Les commerçants aussi

Sur le marché de Pessac, près de Bordeaux, les badauds croisent les commerçants levés à l’aube. Comme ce fromager, présent par tous les temps pour porter et installer sa lourde marchandise sur son stand.

Une pénibilité qui ne l’empêche pas de badiner avec ses clients. Au contraire même, car il sait déjà que la retraite n’est pas pour tout de suite, alors autant prendre les choses du bon côté.

On va travailler jusqu’à la fin. En tant que commerçants, on va travailler jusqu’à 70 ans.

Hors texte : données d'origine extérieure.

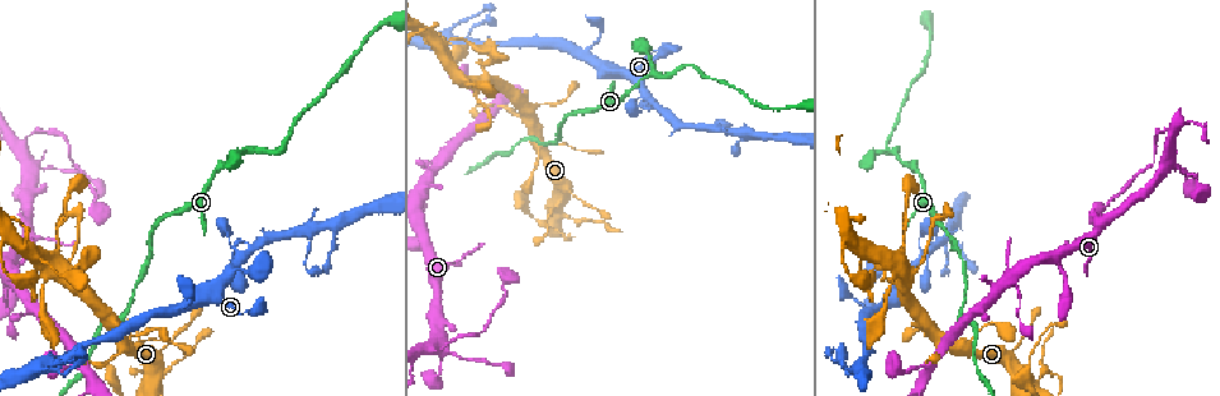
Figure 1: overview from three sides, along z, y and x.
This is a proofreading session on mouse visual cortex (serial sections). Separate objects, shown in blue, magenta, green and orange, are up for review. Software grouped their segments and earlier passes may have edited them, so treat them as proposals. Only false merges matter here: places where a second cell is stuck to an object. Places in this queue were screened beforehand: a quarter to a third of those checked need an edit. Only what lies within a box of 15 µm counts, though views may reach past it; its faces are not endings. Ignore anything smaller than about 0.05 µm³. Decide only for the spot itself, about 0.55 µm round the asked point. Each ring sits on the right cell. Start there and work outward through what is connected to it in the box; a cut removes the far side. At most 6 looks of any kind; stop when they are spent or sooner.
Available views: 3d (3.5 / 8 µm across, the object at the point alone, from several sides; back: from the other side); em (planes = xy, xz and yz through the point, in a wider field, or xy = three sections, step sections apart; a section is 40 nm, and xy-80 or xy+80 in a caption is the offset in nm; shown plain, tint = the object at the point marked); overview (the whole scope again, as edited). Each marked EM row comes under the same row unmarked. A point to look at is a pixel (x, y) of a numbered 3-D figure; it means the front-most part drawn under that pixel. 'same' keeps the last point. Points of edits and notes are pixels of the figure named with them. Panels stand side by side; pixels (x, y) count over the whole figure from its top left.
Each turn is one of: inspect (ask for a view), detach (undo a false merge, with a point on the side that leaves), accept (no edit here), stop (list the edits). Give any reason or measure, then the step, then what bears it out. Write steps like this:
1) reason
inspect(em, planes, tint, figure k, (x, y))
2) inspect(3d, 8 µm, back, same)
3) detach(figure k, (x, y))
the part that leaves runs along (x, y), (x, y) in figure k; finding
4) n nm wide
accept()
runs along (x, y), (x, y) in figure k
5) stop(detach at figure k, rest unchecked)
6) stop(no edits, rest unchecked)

abrupt turn
inspect(3d, 3.5 µm, figure 1, (659, 109))

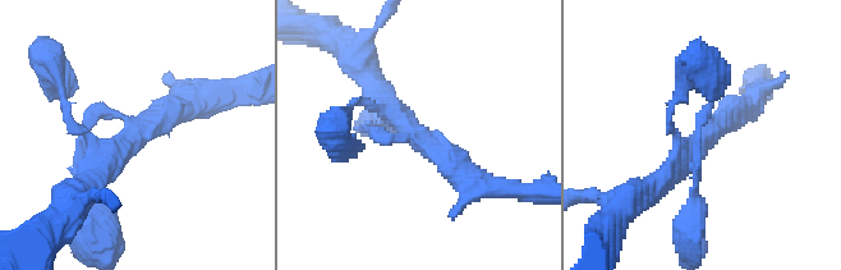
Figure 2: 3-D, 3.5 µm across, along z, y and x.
inspect(em, xy, step 3, tint, figure 2, (420, 138))

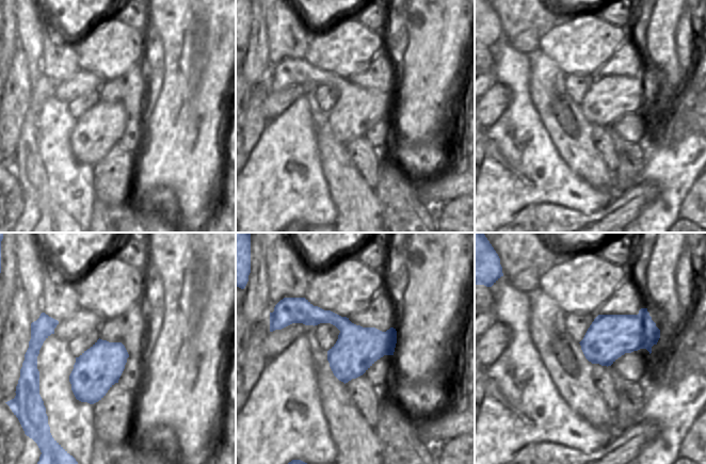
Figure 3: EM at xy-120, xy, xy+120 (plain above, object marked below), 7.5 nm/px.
cut it another way
inspect(em, planes, tint, same)

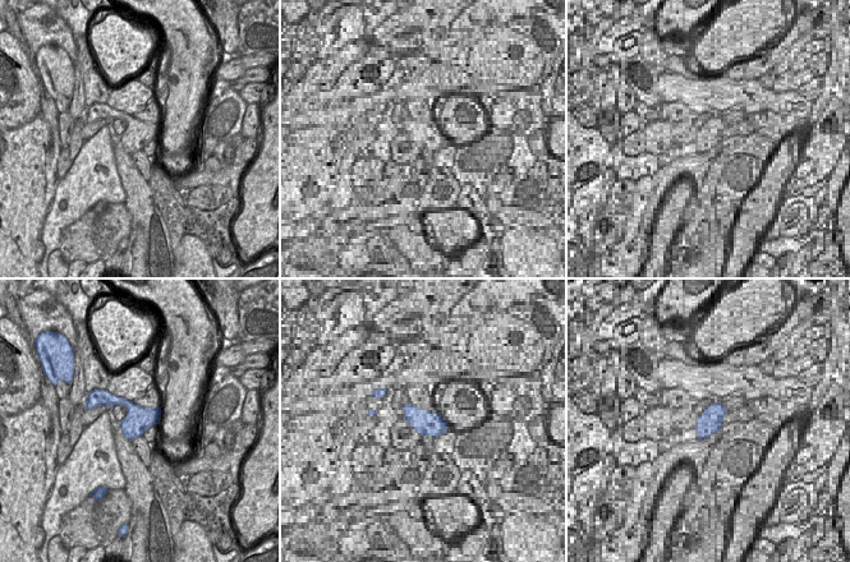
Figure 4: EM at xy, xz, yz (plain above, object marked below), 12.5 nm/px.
arms of 150, 300, 350 nm
accept()
runs along (375, 86), (394, 115), (485, 187) in figure 2; one cell here

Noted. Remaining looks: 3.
four or more arms meet
inspect(3d, 3.5 µm, figure 1, (57, 267))

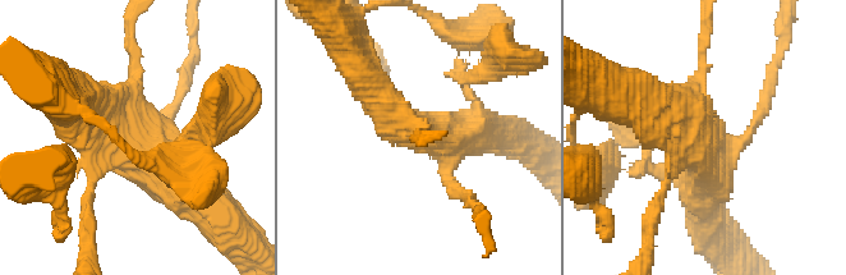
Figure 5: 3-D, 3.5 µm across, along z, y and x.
inspect(em, xy, step 2, tint, figure 5, (703, 142))

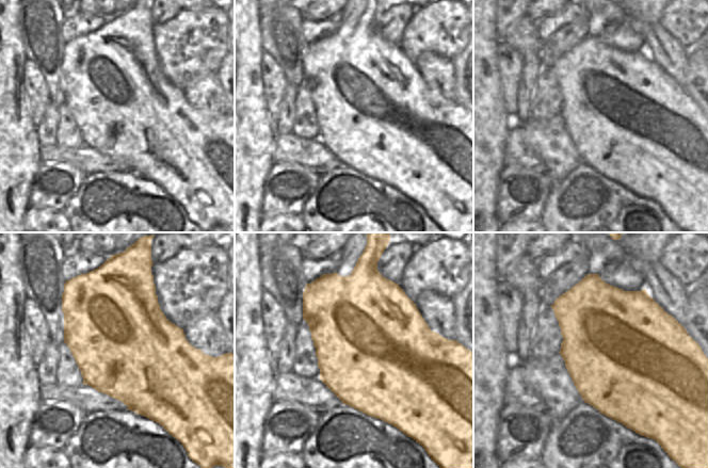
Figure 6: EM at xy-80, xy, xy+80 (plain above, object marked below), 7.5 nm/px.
accept()
runs along (199, 195), (82, 100) in figure 5; continuous, no second cell

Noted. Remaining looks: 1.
stop(no edits, rest unchecked)

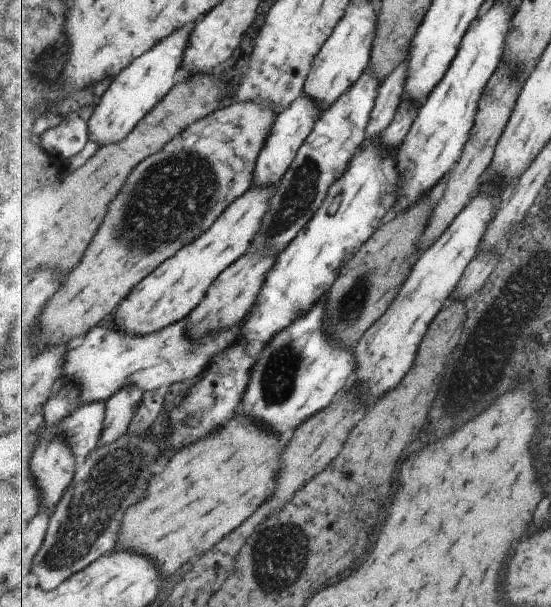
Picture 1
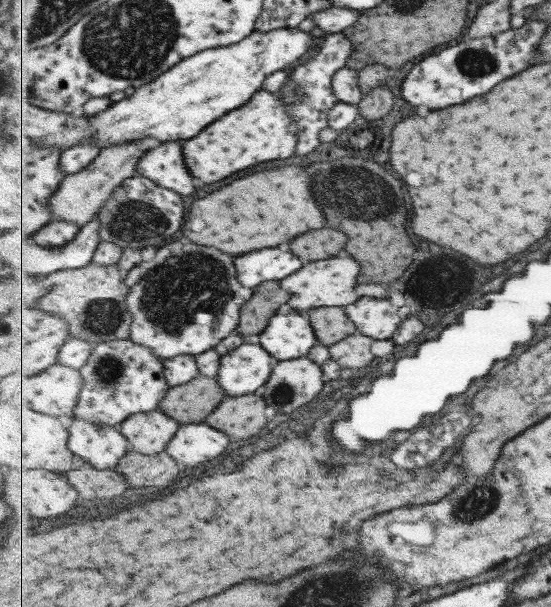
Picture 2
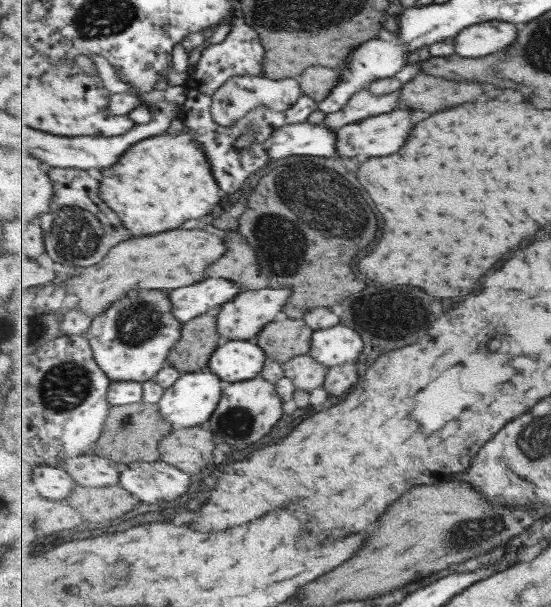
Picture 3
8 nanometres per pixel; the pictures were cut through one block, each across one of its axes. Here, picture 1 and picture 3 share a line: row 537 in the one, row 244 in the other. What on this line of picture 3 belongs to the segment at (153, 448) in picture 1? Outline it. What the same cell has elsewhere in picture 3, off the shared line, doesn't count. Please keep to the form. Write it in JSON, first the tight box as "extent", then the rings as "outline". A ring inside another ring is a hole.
{"extent":[39,167,133,269],"outline":[[[55,167],[50,175],[55,183],[55,198],[51,210],[39,217],[45,231],[46,258],[75,269],[90,267],[99,264],[114,246],[133,238],[117,212],[103,201],[99,180],[87,170]]]}

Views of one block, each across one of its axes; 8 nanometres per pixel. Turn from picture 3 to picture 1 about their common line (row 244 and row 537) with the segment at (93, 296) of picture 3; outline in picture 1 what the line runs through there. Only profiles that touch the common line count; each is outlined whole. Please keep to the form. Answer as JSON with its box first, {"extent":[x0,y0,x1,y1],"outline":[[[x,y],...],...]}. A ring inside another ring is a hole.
{"extent":[119,418,281,576],"outline":[[[247,418],[227,424],[215,438],[185,448],[163,474],[150,480],[147,500],[126,510],[119,548],[147,552],[163,576],[175,574],[191,556],[201,556],[229,536],[229,530],[241,526],[273,494],[281,450],[277,436]]]}

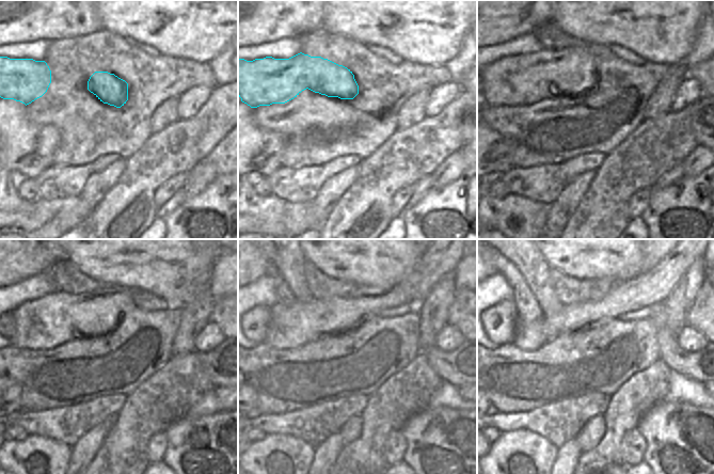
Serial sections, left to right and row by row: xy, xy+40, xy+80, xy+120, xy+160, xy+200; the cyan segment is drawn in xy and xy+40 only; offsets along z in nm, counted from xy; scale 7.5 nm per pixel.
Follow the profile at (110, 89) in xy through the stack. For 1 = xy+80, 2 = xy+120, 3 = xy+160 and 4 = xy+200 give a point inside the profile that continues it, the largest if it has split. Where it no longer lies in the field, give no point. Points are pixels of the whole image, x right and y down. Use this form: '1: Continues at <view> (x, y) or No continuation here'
1: Continues at xy+80 (527, 79)
2: Continues at xy+120 (49, 321)
3: Continues at xy+160 (290, 327)
4: Continues at xy+200 (652, 288).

Un commerçant sur le marché de Pessac en Gironde

France3 Aquitaine

Et même s'il n’est pas d’accord avec le principe, il en prend son parti en faisant rire sa cliente : "Ma femme, elle va faire la gueule, mais moi, je n’aurai pas le choix".

Dans les allées, une jeune retraitée a, elle aussi, son avis par dépit : la retraite ne l’intéresse pas du tout. "Compte tenu de ce que je touche actuellement, je ne me suis pas intéressée au futur ".

Et lorsqu’on lui demande comment elle l’aurait pris si elle avait dû travailler plus longtemps, la réponse tombe comme un couperet. "Ah non, je ne l’aurai pas fait, car j’ai eu un métier très pénible, j’étais coiffeuse".